TASK DESCRIPTION — Give the count of lines in the entries below that contain the string "synopsys", and only that count.

Electronics engineering source data —
★ ★ ★ ★

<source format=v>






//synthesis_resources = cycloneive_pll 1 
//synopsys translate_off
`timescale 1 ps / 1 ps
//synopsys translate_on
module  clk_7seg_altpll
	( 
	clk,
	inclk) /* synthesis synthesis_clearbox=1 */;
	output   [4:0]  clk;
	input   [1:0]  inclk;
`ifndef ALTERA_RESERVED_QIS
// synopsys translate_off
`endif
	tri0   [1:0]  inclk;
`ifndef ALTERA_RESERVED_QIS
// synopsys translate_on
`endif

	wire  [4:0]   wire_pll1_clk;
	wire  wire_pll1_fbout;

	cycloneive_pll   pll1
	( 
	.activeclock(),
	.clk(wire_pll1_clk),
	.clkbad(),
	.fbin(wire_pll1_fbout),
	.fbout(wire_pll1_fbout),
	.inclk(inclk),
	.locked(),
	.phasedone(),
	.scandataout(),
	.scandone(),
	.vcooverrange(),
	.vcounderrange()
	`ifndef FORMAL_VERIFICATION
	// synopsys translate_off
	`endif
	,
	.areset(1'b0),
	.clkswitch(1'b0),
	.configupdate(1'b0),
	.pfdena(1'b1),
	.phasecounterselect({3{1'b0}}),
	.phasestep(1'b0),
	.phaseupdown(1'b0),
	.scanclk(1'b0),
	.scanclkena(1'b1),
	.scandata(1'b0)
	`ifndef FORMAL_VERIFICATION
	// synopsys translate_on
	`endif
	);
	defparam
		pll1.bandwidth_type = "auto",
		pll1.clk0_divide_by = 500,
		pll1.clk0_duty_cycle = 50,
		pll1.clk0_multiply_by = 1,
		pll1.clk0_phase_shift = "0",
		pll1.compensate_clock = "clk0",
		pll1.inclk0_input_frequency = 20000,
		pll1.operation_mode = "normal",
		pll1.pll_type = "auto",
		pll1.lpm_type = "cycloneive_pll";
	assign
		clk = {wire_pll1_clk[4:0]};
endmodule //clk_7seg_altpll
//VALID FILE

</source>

★ ★ ★ ★

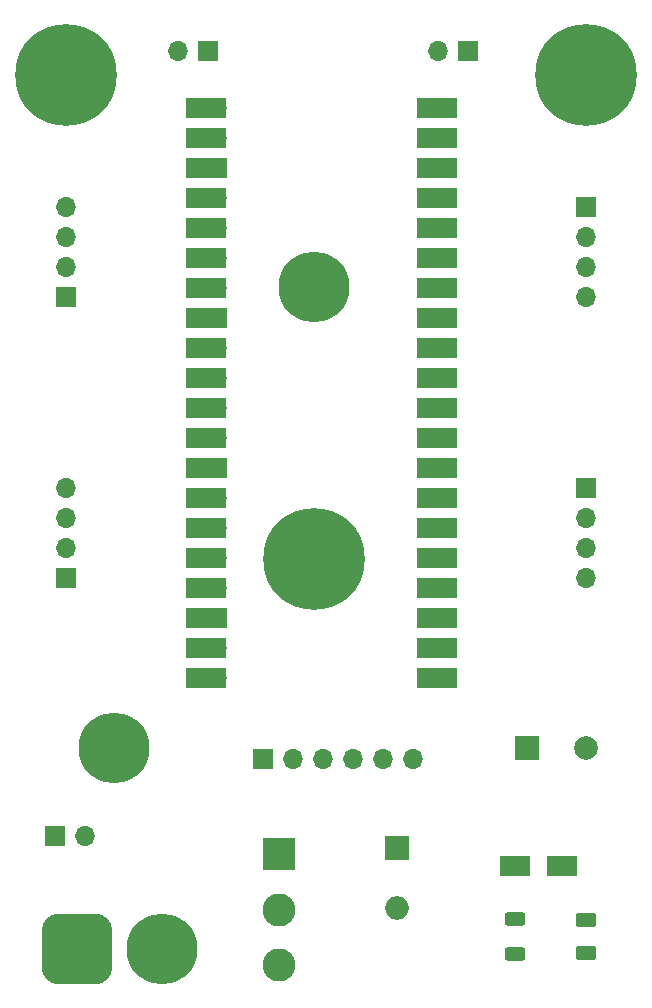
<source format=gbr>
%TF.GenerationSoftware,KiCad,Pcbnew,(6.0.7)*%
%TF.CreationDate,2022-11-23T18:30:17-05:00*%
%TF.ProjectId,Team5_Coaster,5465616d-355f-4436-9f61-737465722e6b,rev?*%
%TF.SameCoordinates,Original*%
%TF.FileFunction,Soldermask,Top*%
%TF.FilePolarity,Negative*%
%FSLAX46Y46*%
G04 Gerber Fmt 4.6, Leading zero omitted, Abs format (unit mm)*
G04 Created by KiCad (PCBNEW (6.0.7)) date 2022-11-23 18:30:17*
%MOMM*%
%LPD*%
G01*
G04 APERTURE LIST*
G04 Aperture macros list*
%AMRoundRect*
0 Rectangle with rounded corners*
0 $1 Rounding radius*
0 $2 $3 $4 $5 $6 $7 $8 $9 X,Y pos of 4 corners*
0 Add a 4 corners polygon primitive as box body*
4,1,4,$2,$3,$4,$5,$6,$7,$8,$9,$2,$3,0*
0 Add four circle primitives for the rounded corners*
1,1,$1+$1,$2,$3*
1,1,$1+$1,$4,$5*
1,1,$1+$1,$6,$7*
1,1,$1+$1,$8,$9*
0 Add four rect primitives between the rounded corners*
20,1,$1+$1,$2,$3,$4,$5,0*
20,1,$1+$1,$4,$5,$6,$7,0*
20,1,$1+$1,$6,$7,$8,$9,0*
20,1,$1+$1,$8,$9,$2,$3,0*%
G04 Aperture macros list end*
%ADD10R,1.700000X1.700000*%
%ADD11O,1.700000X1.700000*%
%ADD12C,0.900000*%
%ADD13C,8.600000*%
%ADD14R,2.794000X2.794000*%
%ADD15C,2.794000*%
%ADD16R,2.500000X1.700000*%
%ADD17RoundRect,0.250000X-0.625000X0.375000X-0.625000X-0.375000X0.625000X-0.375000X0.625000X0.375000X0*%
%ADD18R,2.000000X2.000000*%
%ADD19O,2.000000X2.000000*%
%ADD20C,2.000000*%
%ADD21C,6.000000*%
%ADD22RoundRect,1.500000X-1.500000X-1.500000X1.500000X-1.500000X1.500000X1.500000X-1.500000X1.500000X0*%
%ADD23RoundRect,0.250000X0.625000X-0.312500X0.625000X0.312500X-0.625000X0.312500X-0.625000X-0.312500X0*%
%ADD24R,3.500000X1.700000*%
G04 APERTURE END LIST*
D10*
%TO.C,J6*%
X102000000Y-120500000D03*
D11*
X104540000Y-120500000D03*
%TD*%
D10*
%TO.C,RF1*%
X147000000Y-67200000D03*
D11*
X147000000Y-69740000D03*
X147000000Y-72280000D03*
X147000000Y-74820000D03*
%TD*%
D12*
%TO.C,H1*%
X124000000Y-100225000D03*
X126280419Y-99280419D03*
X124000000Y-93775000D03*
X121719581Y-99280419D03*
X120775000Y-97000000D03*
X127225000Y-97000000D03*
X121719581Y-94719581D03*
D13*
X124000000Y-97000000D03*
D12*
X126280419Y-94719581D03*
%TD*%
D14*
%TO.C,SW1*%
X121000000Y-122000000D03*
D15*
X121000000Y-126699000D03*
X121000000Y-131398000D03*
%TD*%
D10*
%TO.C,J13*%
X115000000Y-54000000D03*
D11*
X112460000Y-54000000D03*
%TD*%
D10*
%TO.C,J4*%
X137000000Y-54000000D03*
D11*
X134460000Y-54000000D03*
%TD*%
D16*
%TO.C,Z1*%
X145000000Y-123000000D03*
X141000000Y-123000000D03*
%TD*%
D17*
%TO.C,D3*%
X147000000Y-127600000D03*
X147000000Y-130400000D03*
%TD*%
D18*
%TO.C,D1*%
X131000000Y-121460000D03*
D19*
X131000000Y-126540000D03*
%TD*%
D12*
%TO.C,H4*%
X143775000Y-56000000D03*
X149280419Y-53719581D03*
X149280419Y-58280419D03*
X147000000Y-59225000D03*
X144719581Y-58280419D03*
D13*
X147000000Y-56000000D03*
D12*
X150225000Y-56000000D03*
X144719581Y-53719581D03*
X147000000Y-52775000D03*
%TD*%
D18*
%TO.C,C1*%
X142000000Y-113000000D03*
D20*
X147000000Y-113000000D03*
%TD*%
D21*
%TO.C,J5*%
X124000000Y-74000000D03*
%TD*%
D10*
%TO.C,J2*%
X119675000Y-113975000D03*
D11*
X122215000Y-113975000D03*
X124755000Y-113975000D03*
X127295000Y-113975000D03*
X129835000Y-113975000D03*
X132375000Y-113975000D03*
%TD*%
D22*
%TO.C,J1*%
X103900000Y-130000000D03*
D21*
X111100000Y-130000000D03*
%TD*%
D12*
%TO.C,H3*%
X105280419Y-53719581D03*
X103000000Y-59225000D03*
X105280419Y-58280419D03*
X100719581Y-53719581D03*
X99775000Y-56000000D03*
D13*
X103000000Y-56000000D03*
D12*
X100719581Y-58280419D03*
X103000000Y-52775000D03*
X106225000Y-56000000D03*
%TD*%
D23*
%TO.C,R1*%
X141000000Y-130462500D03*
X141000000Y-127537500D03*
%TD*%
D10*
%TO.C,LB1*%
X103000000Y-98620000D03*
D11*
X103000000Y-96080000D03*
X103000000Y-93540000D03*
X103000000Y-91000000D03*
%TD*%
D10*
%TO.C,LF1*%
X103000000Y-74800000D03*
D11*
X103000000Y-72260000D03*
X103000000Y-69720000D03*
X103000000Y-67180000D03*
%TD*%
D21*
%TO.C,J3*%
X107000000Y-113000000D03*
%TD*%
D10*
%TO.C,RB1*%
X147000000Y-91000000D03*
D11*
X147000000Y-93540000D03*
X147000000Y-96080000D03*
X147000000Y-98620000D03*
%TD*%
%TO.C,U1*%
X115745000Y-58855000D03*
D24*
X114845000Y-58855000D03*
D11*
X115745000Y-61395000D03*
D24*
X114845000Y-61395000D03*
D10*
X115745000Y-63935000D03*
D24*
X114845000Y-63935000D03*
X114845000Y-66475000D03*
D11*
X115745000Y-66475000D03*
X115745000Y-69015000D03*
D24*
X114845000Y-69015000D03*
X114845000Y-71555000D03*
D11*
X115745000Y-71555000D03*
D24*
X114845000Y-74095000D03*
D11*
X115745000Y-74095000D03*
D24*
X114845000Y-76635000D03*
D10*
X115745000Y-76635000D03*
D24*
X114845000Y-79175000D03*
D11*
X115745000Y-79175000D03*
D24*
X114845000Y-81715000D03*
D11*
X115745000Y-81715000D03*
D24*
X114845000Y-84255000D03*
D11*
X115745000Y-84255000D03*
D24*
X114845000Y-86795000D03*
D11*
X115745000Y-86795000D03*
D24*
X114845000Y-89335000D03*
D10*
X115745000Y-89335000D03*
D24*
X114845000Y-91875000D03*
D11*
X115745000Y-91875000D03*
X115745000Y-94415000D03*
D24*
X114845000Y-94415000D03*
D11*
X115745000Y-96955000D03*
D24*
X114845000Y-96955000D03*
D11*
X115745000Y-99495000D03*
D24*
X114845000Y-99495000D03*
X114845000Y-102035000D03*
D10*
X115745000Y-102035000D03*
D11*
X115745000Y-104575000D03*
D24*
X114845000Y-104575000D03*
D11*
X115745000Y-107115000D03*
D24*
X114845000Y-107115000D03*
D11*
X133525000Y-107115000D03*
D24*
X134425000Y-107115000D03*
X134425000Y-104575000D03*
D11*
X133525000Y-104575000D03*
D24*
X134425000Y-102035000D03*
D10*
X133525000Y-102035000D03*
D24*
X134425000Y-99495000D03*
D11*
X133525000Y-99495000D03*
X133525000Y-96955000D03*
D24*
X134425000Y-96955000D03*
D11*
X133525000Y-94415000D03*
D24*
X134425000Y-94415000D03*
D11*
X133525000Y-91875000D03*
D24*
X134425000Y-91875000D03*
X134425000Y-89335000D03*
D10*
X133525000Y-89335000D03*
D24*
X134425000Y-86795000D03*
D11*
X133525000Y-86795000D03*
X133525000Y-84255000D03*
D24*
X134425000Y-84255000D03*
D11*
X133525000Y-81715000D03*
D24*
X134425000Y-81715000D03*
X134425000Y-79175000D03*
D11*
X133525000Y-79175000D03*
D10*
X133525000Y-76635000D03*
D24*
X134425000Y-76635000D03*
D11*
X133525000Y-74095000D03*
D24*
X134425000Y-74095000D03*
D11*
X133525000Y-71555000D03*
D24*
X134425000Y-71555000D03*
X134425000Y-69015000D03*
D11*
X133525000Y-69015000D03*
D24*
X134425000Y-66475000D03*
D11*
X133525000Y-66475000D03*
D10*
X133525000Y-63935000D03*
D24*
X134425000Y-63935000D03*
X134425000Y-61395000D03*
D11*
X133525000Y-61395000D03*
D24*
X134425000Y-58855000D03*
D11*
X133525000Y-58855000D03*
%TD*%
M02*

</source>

★ ★ ★ ★

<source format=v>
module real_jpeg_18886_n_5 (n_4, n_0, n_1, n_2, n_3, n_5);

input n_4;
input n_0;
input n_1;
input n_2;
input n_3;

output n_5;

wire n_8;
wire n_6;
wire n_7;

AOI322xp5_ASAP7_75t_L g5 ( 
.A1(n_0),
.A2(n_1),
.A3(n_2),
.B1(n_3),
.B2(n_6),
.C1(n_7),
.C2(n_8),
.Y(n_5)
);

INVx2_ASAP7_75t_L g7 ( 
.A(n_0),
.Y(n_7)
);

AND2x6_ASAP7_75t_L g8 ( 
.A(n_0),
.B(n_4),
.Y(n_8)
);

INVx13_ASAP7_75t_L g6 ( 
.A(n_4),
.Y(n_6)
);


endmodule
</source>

★ ★ ★ ★

OUTPUT BELOW — 6